A subtle interplay exists between self-deception and arrogance. When people reject God’s authority and absolute standards, they set themselves up as the final and ultimate authority. 

They redefine the meaning of words and rules according to their own preferences. Sin is rationalized. Truth is counterfeited by error and deception. New definitions of sin undermine moral standards. 

People use God’s vocabulary but Not His dictionary (Wiersbe). 

Psalm 12:2 People lie to each other, speaking with flattering lips and deceitful hearts.

Good things are reinterpreted as evil. Evil, immoral acts are twisted into what appears to be good.

Without an absolute standard of divine justice, false human reasoning and uncontrolled passion can rationalize and justify almost any act, particularly if the primary criterion is “Will it benefit me?” When sweet and bitter, light and darkness, and good and evil are relative values based on wishes, whims, and selfish ends, righteousness and justice do not exist (Clendenen). 

In New Testament times, most Jewish leaders were opposed to Jesus.
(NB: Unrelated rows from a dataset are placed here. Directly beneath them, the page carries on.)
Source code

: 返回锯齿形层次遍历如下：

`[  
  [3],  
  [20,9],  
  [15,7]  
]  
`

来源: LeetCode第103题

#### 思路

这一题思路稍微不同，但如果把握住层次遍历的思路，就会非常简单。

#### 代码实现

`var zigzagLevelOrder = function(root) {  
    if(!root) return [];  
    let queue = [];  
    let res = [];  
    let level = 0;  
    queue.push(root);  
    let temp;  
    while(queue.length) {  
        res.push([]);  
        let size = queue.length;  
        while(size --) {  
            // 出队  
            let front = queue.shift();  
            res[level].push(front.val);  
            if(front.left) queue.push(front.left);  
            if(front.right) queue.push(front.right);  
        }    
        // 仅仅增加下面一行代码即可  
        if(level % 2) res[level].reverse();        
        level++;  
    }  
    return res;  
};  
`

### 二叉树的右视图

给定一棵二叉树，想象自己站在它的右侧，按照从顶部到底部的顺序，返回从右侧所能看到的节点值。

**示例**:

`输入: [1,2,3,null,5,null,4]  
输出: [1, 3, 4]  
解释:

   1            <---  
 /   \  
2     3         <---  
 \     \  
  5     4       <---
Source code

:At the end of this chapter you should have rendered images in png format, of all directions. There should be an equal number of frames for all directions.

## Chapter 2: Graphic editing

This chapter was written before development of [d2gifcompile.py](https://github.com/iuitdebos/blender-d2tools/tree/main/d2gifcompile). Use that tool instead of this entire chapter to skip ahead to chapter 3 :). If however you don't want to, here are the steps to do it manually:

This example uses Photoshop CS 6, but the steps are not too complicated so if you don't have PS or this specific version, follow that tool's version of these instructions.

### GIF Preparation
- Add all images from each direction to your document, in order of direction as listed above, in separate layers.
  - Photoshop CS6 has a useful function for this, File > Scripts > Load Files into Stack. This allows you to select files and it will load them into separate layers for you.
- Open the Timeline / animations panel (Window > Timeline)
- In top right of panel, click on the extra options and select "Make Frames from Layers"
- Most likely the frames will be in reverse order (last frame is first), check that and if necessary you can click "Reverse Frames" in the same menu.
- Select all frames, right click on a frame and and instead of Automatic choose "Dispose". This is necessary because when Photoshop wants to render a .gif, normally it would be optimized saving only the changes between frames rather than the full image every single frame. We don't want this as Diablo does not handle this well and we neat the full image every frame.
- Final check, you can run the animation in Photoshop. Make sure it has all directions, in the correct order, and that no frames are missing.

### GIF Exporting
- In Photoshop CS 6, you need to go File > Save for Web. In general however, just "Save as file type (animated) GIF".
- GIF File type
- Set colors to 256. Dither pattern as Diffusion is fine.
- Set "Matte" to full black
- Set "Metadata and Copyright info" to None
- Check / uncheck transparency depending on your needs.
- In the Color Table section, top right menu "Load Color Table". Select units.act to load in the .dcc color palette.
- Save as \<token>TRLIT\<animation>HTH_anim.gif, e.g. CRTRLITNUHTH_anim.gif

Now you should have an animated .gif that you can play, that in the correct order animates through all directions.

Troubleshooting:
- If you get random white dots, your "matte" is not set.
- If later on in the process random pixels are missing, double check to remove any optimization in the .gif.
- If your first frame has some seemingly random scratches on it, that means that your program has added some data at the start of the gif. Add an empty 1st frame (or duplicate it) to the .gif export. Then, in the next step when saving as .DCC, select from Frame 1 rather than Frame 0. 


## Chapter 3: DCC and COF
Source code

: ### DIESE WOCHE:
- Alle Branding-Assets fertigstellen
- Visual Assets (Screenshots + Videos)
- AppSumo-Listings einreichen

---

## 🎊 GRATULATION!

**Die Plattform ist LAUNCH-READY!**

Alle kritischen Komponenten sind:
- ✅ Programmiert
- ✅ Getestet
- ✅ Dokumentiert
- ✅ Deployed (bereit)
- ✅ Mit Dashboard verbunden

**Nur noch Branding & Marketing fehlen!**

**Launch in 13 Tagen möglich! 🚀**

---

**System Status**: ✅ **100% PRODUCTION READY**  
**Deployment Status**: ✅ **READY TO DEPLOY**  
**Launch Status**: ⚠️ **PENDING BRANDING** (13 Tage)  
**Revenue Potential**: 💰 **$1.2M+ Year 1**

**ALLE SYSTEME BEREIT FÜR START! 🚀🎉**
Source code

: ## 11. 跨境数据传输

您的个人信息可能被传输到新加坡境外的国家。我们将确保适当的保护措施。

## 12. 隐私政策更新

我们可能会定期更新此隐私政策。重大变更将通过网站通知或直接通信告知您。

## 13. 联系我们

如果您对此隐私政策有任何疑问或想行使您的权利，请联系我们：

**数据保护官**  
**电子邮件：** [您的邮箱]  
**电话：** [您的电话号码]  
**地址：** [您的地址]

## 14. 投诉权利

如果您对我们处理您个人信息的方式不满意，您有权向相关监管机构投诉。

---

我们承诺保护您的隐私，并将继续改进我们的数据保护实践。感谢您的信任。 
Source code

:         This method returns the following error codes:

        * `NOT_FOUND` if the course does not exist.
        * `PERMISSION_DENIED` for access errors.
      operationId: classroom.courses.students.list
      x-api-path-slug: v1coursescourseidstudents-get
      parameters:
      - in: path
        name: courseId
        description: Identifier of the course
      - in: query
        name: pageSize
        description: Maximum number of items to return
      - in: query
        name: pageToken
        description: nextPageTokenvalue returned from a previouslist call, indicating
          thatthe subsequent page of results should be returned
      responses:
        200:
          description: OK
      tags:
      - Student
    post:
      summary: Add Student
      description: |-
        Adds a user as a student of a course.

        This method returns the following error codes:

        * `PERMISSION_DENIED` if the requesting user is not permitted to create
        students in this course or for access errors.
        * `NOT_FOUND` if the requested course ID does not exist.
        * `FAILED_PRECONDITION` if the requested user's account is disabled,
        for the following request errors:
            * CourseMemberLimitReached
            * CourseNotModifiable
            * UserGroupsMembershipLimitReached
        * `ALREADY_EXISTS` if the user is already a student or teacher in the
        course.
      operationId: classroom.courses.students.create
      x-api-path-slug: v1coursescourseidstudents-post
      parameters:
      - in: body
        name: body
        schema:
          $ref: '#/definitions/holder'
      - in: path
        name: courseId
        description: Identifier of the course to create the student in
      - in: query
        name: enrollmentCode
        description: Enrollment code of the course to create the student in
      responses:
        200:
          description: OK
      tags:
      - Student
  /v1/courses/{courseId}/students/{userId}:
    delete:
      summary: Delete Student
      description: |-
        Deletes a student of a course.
They were convinced that the Lord Jesus Christ was a sinner. When He healed a man born blind, rather than respond in faith to the miracle and worship the Lord Jesus Christ, they called out the blind man and they cancelled him. The blind man retorted, “Whether He is a sinner, I do not know; one thing I do know, that though I was blind, now I see” (John 9:25). In response they threw him out, ostracizing him from the synagogue. The Lord Jesus found him and spoke with him.

John 9:39 Jesus said, “For judgment I came into this world, so that those who do not see may see, and that those who see may become blind.”

2 Thess 2:11-12

 11 For this reason God will send upon them a deluding influence so that they will believe what is false,

 12 in order that they all may be judged who did not believe the truth, but took pleasure in wickedness.